Exercise prompt: Set down a true copy of the data, with all pictures left out.

Input data:
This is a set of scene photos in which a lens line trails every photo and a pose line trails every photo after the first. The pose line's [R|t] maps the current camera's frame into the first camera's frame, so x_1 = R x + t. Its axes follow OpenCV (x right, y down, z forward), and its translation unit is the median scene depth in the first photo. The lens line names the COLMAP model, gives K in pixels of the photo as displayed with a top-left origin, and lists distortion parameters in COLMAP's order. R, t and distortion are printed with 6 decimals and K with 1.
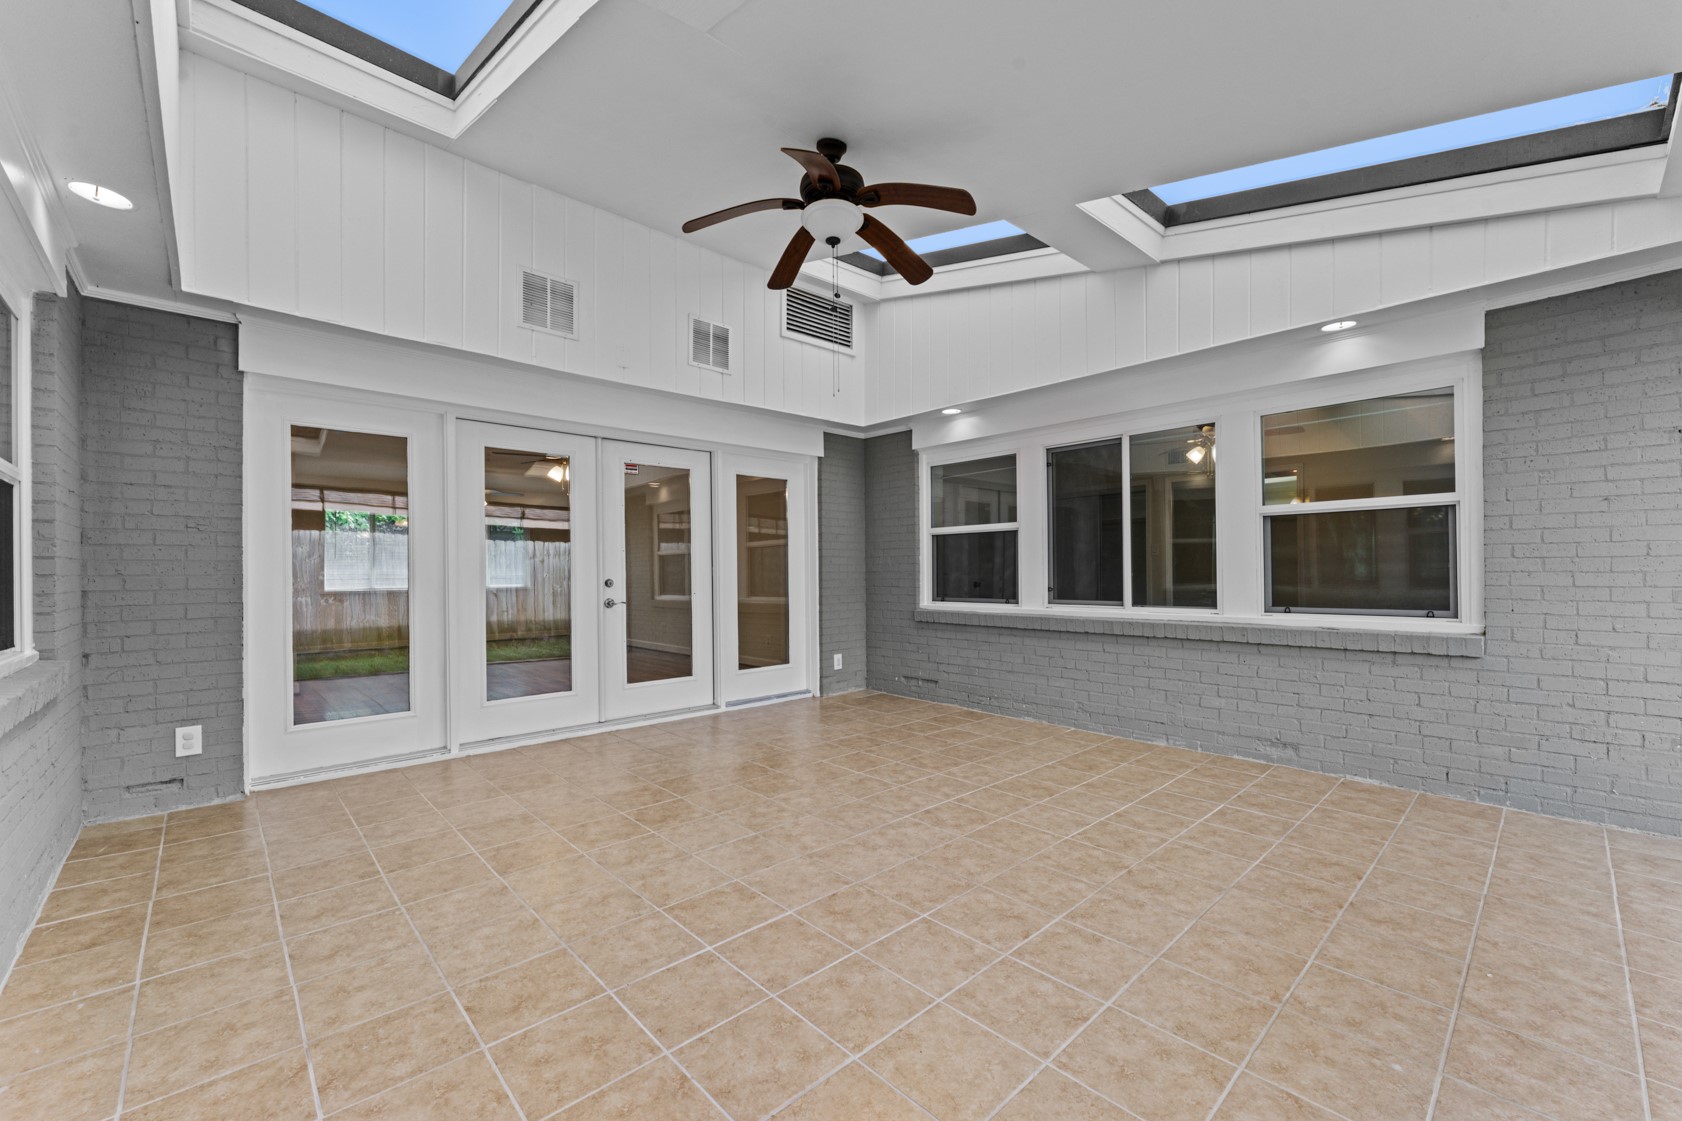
lens RADIAL K [[677.3, 0, 845.6], [0, 677.3, 570.3], [0, 0, 1]] dist [-0.000642, 0.000002]
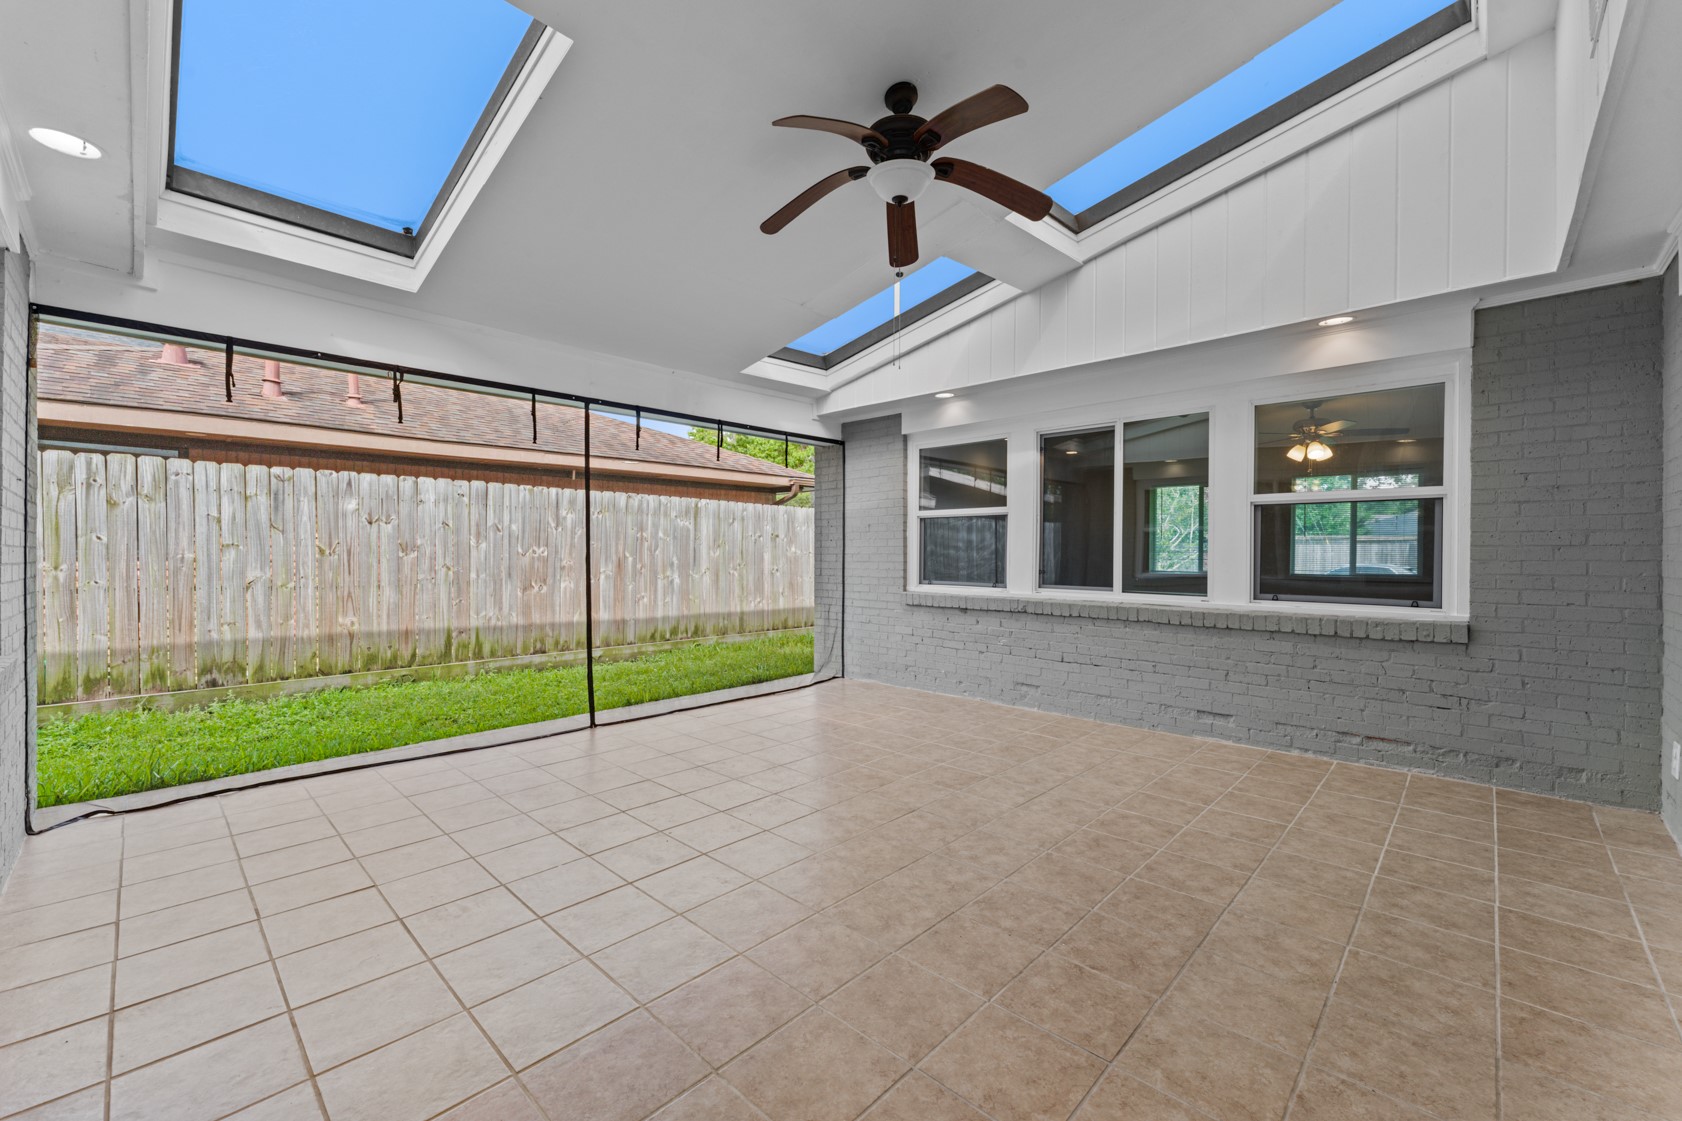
lens RADIAL K [[677.3, 0, 841.0], [0, 677.3, 561.2], [0, 0, 1]] dist [-0.000642, 0.000002]
pose [[-0.998771, 0.003262, -0.049456, 0.120495], [0.002751, 0.999942, 0.010402, -0.006765], [0.049487, 0.010254, -0.998722, 2.126272]]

Output of the task:
This is a set of scene photos in which a lens line trails every photo and a pose line trails every photo after the first. The pose line's [R|t] maps the current camera's frame into the first camera's frame, so x_1 = R x + t. Its axes follow OpenCV (x right, y down, z forward), and its translation unit is the median scene depth in the first photo. The lens line names the COLMAP model, gives K in pixels of the photo as displayed with a top-left origin, and lists distortion parameters in COLMAP's order. R, t and distortion are printed with 6 decimals and K with 1.
lens RADIAL K [[677.3, 0, 845.6], [0, 677.3, 570.3], [0, 0, 1]] dist [-0.000642, 0.000002]
lens RADIAL K [[677.3, 0, 841.0], [0, 677.3, 561.2], [0, 0, 1]] dist [-0.000642, 0.000002]
pose [[-0.998771, 0.003262, -0.049456, 0.120495], [0.002751, 0.999942, 0.010402, -0.006765], [0.049487, 0.010254, -0.998722, 2.126272]]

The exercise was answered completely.